No. MongoDB is schema-flexible. It supports JSON Schema validation. In practice, your application code enforces a schema whether you declare one or not. The question is whether you also enforce it at the database level.
"MongoDB can't do transactions"
It can since version 4.0. Multi-document, multi-collection ACID transactions exist. But they have overhead -- up to 10x slower than single-document operations. Design your schema to avoid needing them when possible.
"Documents are always better for performance"

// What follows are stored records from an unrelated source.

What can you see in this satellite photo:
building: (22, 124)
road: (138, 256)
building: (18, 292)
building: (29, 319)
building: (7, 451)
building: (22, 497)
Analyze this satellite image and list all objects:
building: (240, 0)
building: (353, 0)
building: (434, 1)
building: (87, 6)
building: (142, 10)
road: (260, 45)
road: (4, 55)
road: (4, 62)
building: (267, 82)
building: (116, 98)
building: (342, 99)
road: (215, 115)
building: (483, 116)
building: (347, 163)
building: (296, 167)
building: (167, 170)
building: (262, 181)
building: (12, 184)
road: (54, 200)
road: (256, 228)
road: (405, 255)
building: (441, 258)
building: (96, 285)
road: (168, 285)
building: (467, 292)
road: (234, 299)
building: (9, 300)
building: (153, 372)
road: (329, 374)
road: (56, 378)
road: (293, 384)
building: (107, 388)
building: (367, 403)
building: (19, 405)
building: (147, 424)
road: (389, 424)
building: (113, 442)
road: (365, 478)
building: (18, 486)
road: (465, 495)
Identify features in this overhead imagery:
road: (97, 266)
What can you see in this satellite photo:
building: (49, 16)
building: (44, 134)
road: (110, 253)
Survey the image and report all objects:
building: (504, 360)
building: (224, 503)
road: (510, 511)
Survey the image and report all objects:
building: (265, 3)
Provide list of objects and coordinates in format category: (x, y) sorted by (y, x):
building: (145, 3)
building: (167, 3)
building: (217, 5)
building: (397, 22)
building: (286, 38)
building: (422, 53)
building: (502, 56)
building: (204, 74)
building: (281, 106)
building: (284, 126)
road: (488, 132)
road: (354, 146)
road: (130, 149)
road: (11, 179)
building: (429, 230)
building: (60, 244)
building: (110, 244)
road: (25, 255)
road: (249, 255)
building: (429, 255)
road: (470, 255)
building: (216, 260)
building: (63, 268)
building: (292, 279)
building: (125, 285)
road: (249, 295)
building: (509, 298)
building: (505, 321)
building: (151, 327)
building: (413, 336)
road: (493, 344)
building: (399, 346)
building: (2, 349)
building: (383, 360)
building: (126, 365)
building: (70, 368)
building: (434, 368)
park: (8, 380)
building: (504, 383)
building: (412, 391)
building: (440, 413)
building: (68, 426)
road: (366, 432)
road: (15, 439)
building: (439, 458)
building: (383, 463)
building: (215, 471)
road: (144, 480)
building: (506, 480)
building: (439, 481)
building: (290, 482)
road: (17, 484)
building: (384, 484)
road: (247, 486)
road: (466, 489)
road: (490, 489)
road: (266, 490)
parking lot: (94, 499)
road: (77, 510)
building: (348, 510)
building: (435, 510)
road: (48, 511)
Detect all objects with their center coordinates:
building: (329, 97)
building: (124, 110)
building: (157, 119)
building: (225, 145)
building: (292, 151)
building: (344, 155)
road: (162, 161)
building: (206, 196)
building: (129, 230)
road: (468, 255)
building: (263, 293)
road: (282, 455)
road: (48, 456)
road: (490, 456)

Only for single-entity reads. A reporting query that aggregates across millions of users is often faster in PostgreSQL with proper indexes and a query planner. MongoDB's aggregation pipeline doesn't have a cost-based optimizer.
"The 16MB limit doesn't matter"
It matters when your document grows over time. An unbounded array pattern -- like embedding every comment on a viral tweet -- will hit the limit. Use the Outlier Pattern or Bucket Pattern (covered in Lesson 3) for data that grows without bound.
"Just use MongoDB for everything"
The most dangerous advice in system design. MongoDB solves specific problems well. Using it for financial ledgers, graph relationships, or full-text search is fighting the tool. Pick the right database for the access pattern.
Summary: The Decision Checklist
Before choosing MongoDB in a system design interview, ask these five questions:
- Is the primary access pattern single-entity reads? If yes, MongoDB.
- Do entities have one-to-few embedded relationships? If yes, MongoDB.
- Do you need many-to-many JOINs? If yes, PostgreSQL.
- Is referential integrity critical? If yes, PostgreSQL.
- Will the schema change frequently? If yes, MongoDB gets a point.
MongoDB is not a general-purpose replacement for PostgreSQL. It's a specialized tool for document-shaped data with single-entity access patterns. Know when to reach for it, and more importantly, know when not to.